- SOURCE TEXT -
Life with three younger siblings and without her mother had not been easy.
"I knew my siblings needed our mother but I couldn't replace her," Bakari said.#
Several relatives present in court left the proceedings overcome with emotion.
For two weeks the court has been examining whether flight operator Yemenia must answer for manslaughter and unintentional injuries.
The victims - 65 of whom were French - had departed from Paris or Marseilles before landing in Yemen's capital Sanaa to make their connecting flight to the Comoros, an archipelago off Africa's east coast.
Shortly before landing in the capital Moroni the Airbus jet went down into the Indian Ocean amid poor weather conditions, with human error believed to have been to blame.
The French civil aviation safety authority BEA determined that mistakes by the pilot caused the crash.

- GIVEN RECORDS -

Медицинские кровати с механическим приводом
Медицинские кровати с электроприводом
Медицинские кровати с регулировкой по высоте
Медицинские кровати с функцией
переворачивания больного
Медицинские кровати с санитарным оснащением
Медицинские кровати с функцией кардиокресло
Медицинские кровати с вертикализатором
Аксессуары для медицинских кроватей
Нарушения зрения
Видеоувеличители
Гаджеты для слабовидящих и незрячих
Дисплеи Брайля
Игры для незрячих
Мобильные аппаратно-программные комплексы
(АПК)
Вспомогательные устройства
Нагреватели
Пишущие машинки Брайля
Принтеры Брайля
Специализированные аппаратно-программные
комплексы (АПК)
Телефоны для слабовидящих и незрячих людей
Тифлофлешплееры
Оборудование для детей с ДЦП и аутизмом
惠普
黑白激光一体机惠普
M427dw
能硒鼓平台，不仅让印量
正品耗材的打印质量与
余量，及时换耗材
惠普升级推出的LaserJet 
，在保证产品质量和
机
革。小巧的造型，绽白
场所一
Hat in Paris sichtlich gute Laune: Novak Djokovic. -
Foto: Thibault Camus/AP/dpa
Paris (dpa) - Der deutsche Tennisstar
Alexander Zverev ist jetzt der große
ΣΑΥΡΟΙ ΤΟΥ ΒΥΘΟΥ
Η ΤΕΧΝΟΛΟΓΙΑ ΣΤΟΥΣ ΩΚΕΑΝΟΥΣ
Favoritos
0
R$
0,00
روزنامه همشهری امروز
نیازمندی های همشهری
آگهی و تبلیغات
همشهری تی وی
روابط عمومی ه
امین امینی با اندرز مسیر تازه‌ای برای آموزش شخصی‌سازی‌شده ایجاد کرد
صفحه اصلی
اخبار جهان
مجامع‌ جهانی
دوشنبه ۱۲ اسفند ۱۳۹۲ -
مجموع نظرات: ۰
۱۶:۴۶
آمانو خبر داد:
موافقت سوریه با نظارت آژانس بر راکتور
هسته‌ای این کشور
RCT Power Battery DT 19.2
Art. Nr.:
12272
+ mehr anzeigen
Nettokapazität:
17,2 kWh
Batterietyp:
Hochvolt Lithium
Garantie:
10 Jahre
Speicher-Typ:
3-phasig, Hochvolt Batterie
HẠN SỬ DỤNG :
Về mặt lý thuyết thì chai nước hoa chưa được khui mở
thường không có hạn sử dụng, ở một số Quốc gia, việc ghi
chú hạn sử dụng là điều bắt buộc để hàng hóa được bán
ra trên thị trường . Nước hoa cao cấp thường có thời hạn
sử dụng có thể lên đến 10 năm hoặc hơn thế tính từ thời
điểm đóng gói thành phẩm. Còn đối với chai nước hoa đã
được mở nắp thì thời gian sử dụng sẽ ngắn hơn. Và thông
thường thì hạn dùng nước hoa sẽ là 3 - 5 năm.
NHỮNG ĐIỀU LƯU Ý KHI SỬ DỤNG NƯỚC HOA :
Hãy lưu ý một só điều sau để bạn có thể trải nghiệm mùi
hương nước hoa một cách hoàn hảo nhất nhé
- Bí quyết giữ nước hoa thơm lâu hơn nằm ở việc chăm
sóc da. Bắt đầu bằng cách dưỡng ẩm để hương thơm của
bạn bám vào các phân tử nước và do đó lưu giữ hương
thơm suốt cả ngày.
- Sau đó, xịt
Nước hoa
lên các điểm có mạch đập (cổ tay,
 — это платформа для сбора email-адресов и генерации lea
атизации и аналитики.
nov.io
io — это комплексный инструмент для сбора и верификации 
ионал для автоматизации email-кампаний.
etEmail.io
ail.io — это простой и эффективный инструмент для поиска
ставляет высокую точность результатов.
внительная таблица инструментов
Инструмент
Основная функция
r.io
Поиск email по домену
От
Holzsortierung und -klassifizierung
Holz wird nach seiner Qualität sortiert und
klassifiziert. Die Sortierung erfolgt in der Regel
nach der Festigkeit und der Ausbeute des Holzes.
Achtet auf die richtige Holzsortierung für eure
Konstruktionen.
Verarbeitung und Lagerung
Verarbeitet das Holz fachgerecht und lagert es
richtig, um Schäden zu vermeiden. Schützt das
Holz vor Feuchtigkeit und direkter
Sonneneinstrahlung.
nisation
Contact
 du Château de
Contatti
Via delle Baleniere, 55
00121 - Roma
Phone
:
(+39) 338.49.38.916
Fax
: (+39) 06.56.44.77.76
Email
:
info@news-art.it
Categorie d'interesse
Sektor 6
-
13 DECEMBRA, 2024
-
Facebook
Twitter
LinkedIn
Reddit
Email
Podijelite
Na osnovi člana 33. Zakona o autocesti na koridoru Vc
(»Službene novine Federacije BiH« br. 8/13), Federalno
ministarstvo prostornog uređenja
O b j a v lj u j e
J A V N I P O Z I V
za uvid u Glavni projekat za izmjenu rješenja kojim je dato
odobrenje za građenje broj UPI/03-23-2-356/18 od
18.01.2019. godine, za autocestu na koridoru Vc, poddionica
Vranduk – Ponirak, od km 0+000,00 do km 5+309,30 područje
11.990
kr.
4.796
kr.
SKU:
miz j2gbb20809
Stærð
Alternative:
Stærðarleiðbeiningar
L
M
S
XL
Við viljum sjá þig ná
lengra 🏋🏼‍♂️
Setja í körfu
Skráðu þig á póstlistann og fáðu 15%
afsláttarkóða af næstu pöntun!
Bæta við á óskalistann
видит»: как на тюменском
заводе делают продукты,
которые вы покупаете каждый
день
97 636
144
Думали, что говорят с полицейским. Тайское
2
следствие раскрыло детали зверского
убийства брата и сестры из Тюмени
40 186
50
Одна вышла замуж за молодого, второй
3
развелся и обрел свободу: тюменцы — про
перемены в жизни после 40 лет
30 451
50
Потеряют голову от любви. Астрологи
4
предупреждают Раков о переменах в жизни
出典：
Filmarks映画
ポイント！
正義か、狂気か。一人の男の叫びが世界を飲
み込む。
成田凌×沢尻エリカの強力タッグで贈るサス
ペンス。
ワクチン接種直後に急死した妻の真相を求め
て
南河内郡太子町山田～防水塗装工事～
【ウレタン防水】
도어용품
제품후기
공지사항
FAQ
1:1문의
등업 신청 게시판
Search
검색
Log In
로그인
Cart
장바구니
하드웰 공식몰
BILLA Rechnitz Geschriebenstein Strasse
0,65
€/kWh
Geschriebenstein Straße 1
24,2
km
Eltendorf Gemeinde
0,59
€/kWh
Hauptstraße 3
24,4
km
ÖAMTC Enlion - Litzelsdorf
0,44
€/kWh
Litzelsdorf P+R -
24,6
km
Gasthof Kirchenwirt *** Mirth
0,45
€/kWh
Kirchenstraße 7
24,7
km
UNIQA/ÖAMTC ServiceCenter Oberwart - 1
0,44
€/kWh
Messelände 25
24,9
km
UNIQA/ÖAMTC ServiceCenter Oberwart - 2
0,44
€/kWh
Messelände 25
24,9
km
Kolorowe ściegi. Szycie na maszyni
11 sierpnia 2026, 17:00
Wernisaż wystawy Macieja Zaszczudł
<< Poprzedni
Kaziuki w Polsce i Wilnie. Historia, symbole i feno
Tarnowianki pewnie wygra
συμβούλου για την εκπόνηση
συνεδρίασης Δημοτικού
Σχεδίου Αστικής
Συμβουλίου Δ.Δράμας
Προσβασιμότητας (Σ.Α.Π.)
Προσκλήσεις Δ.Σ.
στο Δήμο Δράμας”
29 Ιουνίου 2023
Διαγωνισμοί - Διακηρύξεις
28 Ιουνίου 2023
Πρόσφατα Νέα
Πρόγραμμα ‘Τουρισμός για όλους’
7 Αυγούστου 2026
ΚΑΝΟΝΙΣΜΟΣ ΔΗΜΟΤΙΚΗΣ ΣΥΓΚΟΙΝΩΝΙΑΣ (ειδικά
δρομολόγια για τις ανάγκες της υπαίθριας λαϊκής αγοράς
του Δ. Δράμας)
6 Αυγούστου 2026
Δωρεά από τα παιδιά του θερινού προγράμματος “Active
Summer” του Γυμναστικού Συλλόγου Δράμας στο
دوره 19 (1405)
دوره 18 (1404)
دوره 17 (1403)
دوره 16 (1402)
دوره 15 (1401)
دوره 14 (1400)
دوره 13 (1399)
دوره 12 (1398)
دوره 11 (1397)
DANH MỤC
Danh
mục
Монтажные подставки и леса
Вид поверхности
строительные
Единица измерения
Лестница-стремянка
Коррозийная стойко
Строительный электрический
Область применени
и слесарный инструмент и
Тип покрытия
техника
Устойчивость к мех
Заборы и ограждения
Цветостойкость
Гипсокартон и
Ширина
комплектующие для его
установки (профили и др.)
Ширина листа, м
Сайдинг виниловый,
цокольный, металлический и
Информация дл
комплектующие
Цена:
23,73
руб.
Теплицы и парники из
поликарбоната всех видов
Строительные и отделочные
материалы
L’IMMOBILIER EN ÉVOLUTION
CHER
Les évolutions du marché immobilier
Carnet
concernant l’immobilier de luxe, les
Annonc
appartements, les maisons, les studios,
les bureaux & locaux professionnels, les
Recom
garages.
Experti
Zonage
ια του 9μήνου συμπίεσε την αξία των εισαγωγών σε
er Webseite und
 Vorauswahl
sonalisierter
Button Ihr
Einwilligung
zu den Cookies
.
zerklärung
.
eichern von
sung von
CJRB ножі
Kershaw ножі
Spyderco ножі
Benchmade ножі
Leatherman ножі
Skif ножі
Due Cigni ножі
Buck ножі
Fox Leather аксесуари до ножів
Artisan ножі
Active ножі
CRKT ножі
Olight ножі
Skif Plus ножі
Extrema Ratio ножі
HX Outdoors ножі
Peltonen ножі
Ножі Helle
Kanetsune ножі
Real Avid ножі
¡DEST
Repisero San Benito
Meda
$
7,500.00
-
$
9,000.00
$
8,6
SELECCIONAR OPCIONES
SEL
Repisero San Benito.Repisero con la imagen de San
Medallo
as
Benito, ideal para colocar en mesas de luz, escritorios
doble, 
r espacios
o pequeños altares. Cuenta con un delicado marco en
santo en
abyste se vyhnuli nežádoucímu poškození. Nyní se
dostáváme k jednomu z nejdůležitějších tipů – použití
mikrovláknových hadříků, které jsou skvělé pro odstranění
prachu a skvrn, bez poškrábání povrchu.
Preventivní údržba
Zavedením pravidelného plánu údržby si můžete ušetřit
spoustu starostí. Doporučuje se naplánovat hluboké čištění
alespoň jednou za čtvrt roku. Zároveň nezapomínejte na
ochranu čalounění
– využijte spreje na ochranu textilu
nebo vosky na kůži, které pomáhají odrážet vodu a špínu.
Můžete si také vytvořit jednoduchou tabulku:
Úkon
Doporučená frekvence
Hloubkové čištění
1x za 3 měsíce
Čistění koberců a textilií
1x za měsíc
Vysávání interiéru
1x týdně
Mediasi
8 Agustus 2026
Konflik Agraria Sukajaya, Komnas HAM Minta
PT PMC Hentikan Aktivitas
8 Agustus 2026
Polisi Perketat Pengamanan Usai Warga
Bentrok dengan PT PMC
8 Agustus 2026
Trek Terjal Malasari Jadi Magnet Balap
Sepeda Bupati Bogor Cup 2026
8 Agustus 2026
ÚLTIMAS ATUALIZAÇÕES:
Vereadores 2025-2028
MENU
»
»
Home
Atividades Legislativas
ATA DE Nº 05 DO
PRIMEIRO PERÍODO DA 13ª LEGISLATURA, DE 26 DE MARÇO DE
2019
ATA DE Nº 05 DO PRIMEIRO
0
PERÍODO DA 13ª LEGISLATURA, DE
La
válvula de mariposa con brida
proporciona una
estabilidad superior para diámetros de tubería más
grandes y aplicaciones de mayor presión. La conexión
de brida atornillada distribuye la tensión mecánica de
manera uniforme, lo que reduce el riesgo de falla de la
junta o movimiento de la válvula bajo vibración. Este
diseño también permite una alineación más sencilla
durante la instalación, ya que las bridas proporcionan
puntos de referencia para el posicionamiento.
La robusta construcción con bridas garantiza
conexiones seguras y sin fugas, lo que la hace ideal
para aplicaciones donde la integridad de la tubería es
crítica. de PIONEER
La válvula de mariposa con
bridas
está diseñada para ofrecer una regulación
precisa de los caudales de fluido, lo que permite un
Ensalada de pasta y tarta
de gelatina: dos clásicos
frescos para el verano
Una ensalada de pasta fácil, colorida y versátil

- WORK INSTRUCTIONS -
Carry on writing the article about the Yemenia crash trial, starting right after its last sentence.

- ANSWER TO THE PROBLEM -
One question is whether he was sufficiently trained or whether the runway was not properly lit.
The trial is expected to last several weeks.
Bakari, who describes herself as "a proud Comorian," stood with the more than 250 plaintiffs, who mostly come from Comoros, in the packed courtroom.
The trial was broadcast live in a courtroom in Marseille, where many victims came from.
She co-wrote a book Bahia, the Miracle Girl, and told the court she did it for the victim's' relatives, to "leave them something to hold on to".